● WORK TASK 1:
In the Thanksgiving thread, what reason does the first post give for being thankful for a huge electric bill?
● WORK TASK 2:
Write the next part of the Thanksgiving thread, starting after its last reply.

● EXCERPT:
* * * * * * * * *
# Happy Thanksgiving from Home Theater Shack!



## Sonnie (Apr 11, 2006)

*Happy Thanksgiving from all of us here at Home Theater Shack!*​
First and foremost I want to thank God for being blessed beyond what I deserve. We should certainly never take our blessings for granted.

Home Theater Shack is blessed to have the absolute best group of members found on any home theater forum anywhere. Thank you! You are what make us the most respected home theater forum on the world wide web. 

*Unfortunately, it seems I hear people complain about so many insignificant things. When you hear someone complain, cheer them up by reminding them of things we have to be thankful for... 

When someone complains about…
Remind them instead to be thankful…

...the taxes we have to pay. 
...because it means we are employed. 

...a lawn that needs mowing or windows or floors that need cleaning.
...because it means we have a place to live. 

...the parking space we find at the far end of the parking lot. 
...because it means we have a car and we are capable of walking.

...that huge electric bill. 
...because it means we have power to keep warm, cool, cook, etc.

...the piles of laundry and ironing to be done. 
...because it means our loved ones are still with us.

Just remember... we can always find a way to be thankful for something in any circumstance.*


----------



## swingin (May 11, 2011)

Happy Thanksgiving to all! Thanks HTS... We have all been blessed, never forget that!!!


----------



## kflory (Feb 6, 2010)

Nice post Sonny! 

Happy Thanks Giving!
* * * * * * * * *
● EXCERPTED DATA:
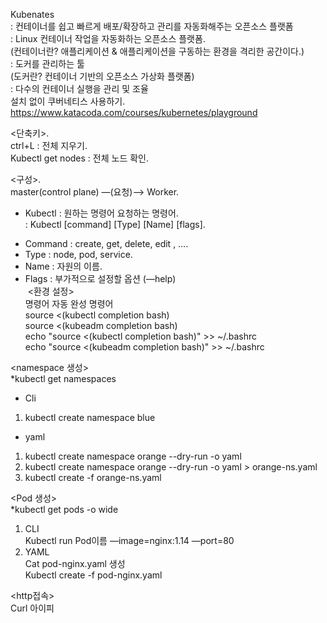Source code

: Kubenates   
: 컨테이너를 쉽고 빠르게 배포/확장하고 관리를 자동화해주는 오픈소스 플랫폼   
: Linux 컨테이너 작업을 자동화하는 오픈소스 플랫폼.  
(컨테이너란? 애플리케이션 & 애플리케이션을 구동하는 환경을 격리한 공간이다.)   
: 도커를 관리하는 툴    
(도커란? 컨테이너 기반의 오픈소스 가상화 플랫폼)   
: 다수의 컨테이너 실행을 관리 및 조율    
설치 없이 쿠버네티스 사용하기.   
https://www.katacoda.com/courses/kubernetes/playground   
    
<단축키>.  
ctrl+L : 전체 지우기.  
Kubectl get nodes : 전체 노드 확인.  
    
<구성>.  
master(control plane) —(요청)—> Worker.  
   
* Kubectl : 원하는 명령어 요청하는 명령어.     
: Kubectl [command] [Type] [Name] [flags].     
- Command : create, get, delete, edit , ….      
- Type : node, pod, service.  
- Name : 자원의 이름.      
- Flags : 부가적으로 설정할 옵션 (—help)      
 <환경 설정>        
명령어 자동 완성 명령어        
source <(kubectl completion bash)      
source <(kubeadm completion bash)     
echo "source <(kubectl completion bash)" >> ~/.bashrc     
echo "source <(kubeadm completion bash)" >> ~/.bashrc       
        
<namespace 생성>      
*kubectl get namespaces         
- Cli       
1. kubectl create namespace blue     
- yaml       
1. kubectl create namespace orange --dry-run -o yaml     
2. kubectl create namespace orange --dry-run -o yaml > orange-ns.yaml     
3. kubectl create -f orange-ns.yaml     
      
<Pod 생성>     
*kubectl get pods -o wide     
1. CLI      
Kubectl run Pod이름 —image=nginx:1.14 —port=80        
2. YAML    
Cat pod-nginx.yaml 생성      
Kubectl create -f pod-nginx.yaml      
     
<http접속>     
Curl 아이피       
           
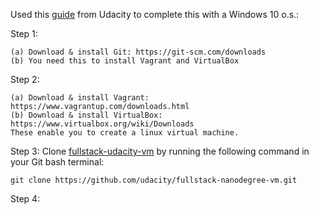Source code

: Used this [guide](https://docs.google.com/document/d/e/2PACX-1vT7XPf0O3oLCACjKEaRVc_Z-nNoG6_ssRoo_Mai5Ce6qFK_v7PpR1lxmudIOqzKo2asKOc89WC-qpfG/pub?embedded=true) from Udacity to complete this with a Windows 10 o.s.:

Step 1:

    (a) Download & install Git: https://git-scm.com/downloads
    (b) You need this to install Vagrant and VirtualBox 

Step 2:

    (a) Download & install Vagrant: https://www.vagrantup.com/downloads.html
    (b) Download & install VirtualBox: https://www.virtualbox.org/wiki/Downloads
    These enable you to create a linux virtual machine. 

Step 3: Clone [fullstack-udacity-vm](https://github.com/udacity/fullstack-nanodegree-vm) by running the following command in your Git bash terminal:

    git clone https://github.com/udacity/fullstack-nanodegree-vm.git

Step 4: 
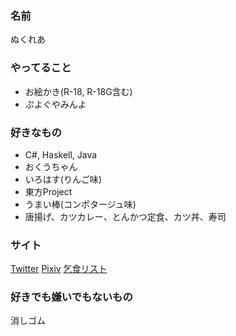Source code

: ﻿### 名前
ぬくれあ

### やってること
* お絵かき(R-18, R-18G含む)
* ぷよぐやみんよ

### 好きなもの
* C#, Haskell, Java
* おくうちゃん
* いろはす(りんご味)
* 東方Project
* うまい棒(コンポタージュ味)
* 唐揚げ、カツカレー、とんかつ定食、カツ丼、寿司

### サイト
[Twitter](https://twitter.com/Nucleareal "Twitter")
[Pixiv](http://pixiv.me/reiuzi___utsuho "Pixiv")
[乞食リスト](http://www.amazon.co.jp/registry/wishlist/3VB6ZLS78HI4D/ "乞食リスト")

### 好きでも嫌いでもないもの
消しゴム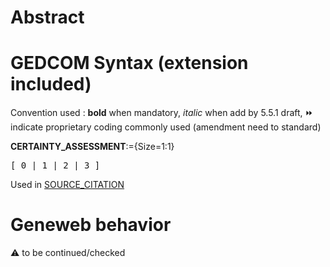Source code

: ﻿# Abstract

# GEDCOM Syntax (extension included)
Convention used : **bold** when mandatory, _italic_ when add by 5.5.1 draft, &#x23E9; indicate proprietary coding commonly used (amendment need to standard)<br />

**CERTAINTY_ASSESSMENT**:={Size=1:1}
<pre>
[ 0 | 1 | 2 | 3 ]
</pre>
Used in <a href=Ged.SOURCE_CITATION>SOURCE_CITATION</a><br />

# Geneweb behavior


:warning: to be continued/checked


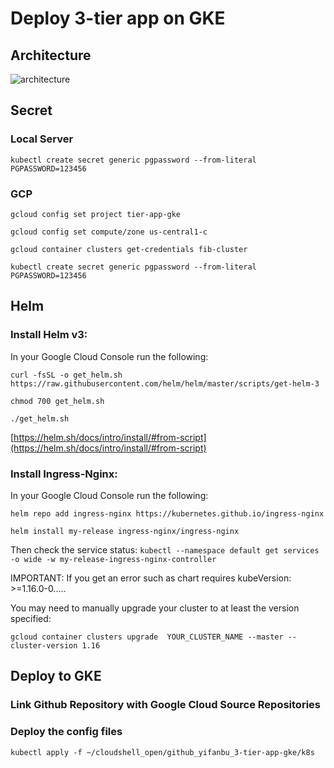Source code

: # Deploy 3-tier app on GKE
## Architecture
![architecture](https://user-images.githubusercontent.com/31915035/198856132-1ea599ab-349a-444a-8287-8c6e18483be4.png)

## Secret
### Local Server
`kubectl create secret generic pgpassword --from-literal PGPASSWORD=123456`

### GCP
`gcloud config set project tier-app-gke`

`gcloud config set compute/zone us-central1-c`

`gcloud container clusters get-credentials fib-cluster`

`kubectl create secret generic pgpassword --from-literal PGPASSWORD=123456`

## Helm
### Install Helm v3:

In your Google Cloud Console run the following:

`curl -fsSL -o get_helm.sh https://raw.githubusercontent.com/helm/helm/master/scripts/get-helm-3`

`chmod 700 get_helm.sh`

`./get_helm.sh`

[https://helm.sh/docs/intro/install/#from-script](https://helm.sh/docs/intro/install/#from-script)

### Install Ingress-Nginx:

In your Google Cloud Console run the following:

`helm repo add ingress-nginx https://kubernetes.github.io/ingress-nginx`

`helm install my-release ingress-nginx/ingress-nginx`

Then check the service status:
`kubectl --namespace default get services -o wide -w my-release-ingress-nginx-controller`

IMPORTANT: If you get an error such as chart requires kubeVersion: >=1.16.0-0.....

You may need to manually upgrade your cluster to at least the version specified:

`gcloud container clusters upgrade  YOUR_CLUSTER_NAME --master --cluster-version 1.16`


## Deploy to GKE
### Link Github Repository with Google Cloud Source Repositories 

### Deploy the config files
`kubectl apply -f ~/cloudshell_open/github_yifanbu_3-tier-app-gke/k8s`
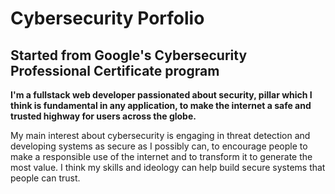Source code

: # Cybersecurity Porfolio

## Started from Google's Cybersecurity Professional Certificate program

**I'm a fullstack web developer passionated about security, pillar which I think is fundamental in any application, to make the internet a safe and trusted highway for users across the globe.**

My main interest about cybersecurity is engaging in threat detection and developing systems as secure as I possibly can, to encourage people to make a responsible use of the internet and to transform it to generate the most value. I think my skills and ideology can help build secure systems that people can trust.
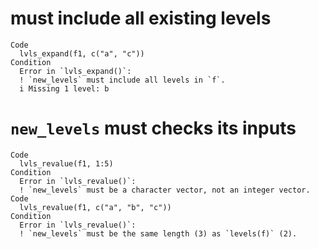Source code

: # must include all existing levels

    Code
      lvls_expand(f1, c("a", "c"))
    Condition
      Error in `lvls_expand()`:
      ! `new_levels` must include all levels in `f`.
      i Missing 1 level: b

# `new_levels` must checks its inputs

    Code
      lvls_revalue(f1, 1:5)
    Condition
      Error in `lvls_revalue()`:
      ! `new_levels` must be a character vector, not an integer vector.
    Code
      lvls_revalue(f1, c("a", "b", "c"))
    Condition
      Error in `lvls_revalue()`:
      ! `new_levels` must be the same length (3) as `levels(f)` (2).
* * * * * * * * *
● WRITTEN ANSWER 1:
It means we have power to keep warm, cool, cook, etc.

● WRITTEN ANSWER 2:
----------



## Robert Zohn (Aug 13, 2011)

Thank you Sonnie for this thread and your very lovely message during this holiday season.

Happy Thanksgiving Day!

All my very best,

-Robert


----------



## Quijibo (Feb 8, 2011)

Indeed. Happy thanksgiving to my friendly neighbors to the south.


----------



## 4U2NVME (Aug 20, 2010)

Awesome post, I hope you don't mind that I am thankful for it and have stolen it . I have reposted it else where to help others to remain thankful!


----------



## kadijk (Jan 23, 2011)

Thanks for the reminder Sonnie. Blessings to you and yours on thanksgiving. And don't let black Friday drive you nutso.


----------



## Exocer (Apr 19, 2006)

Awesome post Sonnie. Very touching. Happy Holidays!


----------



## lucky1 (May 31, 2008)

happy halloween to everyone


----------



## tcarcio (Jun 27, 2007)

Great post Sonnie and all so very true. God bless everyone and Merry Christmas and Happy Holiday's to you all.


----------



## foolio (Nov 27, 2011)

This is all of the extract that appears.